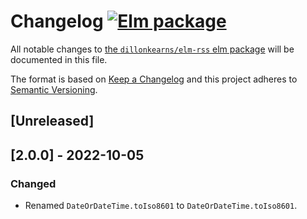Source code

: # Changelog [![Elm package](https://img.shields.io/elm-package/v/dillonkearns/elm-rss.svg)](https://package.elm-lang.org/packages/dillonkearns/elm-rss/latest/)

All notable changes to
[the `dillonkearns/elm-rss` elm package](http://package.elm-lang.org/packages/dillonkearns/elm-rss/latest)
will be documented in this file.

The format is based on [Keep a Changelog](http://keepachangelog.com/en/1.0.0/)
and this project adheres to
[Semantic Versioning](http://semver.org/spec/v2.0.0.html).

## [Unreleased]

## [2.0.0] - 2022-10-05

### Changed

- Renamed `DateOrDateTime.toIso8601` to `DateOrDateTime.toIso8601`.
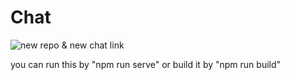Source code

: # Chat

![new repo & new chat link](https://github.com/justririll/JstChat2)

you can run this by "npm run serve" or build it by "npm run build"
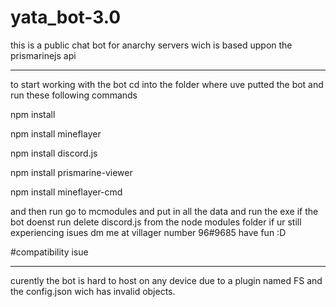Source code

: # yata_bot-3.0
this is a public chat bot for anarchy servers wich is based uppon the prismarinejs api 
______________________________________________________________________________

to start working with the bot cd into the folder where uve putted the bot and run these following commands


npm install

npm install mineflayer

npm install discord.js

npm install prismarine-viewer

npm install mineflayer-cmd

and then run go to mcmodules and put in all the data and run the exe if the bot doenst run delete discord.js from the node modules folder 
if ur still experiencing isues dm me at villager number 96#9685 have fun :D

#compatibility isue

______________________________________________________________________________
curently the bot is hard to host on any device due to a plugin named FS and the config.json wich has invalid 
objects.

#### [Work task]
When you output the listing, reproduce it exactly but drop its pictures.

#### [Answer for the task]
Source code

: # Changelog [![Elm package](https://img.shields.io/elm-package/v/dillonkearns/elm-rss.svg)](https://package.elm-lang.org/packages/dillonkearns/elm-rss/latest/)

All notable changes to
[the `dillonkearns/elm-rss` elm package](http://package.elm-lang.org/packages/dillonkearns/elm-rss/latest)
will be documented in this file.

The format is based on [Keep a Changelog](http://keepachangelog.com/en/1.0.0/)
and this project adheres to
[Semantic Versioning](http://semver.org/spec/v2.0.0.html).

## [Unreleased]

## [2.0.0] - 2022-10-05

### Changed

- Renamed `DateOrDateTime.toIso8601` to `DateOrDateTime.toIso8601`.
Source code

: # Chat

![new repo & new chat link](https://github.com/justririll/JstChat2)

you can run this by "npm run serve" or build it by "npm run build"
Source code

: # yata_bot-3.0
this is a public chat bot for anarchy servers wich is based uppon the prismarinejs api 
______________________________________________________________________________

to start working with the bot cd into the folder where uve putted the bot and run these following commands


npm install

npm install mineflayer

npm install discord.js

npm install prismarine-viewer

npm install mineflayer-cmd

and then run go to mcmodules and put in all the data and run the exe if the bot doenst run delete discord.js from the node modules folder 
if ur still experiencing isues dm me at villager number 96#9685 have fun :D

#compatibility isue

______________________________________________________________________________
curently the bot is hard to host on any device due to a plugin named FS and the config.json wich has invalid 
objects.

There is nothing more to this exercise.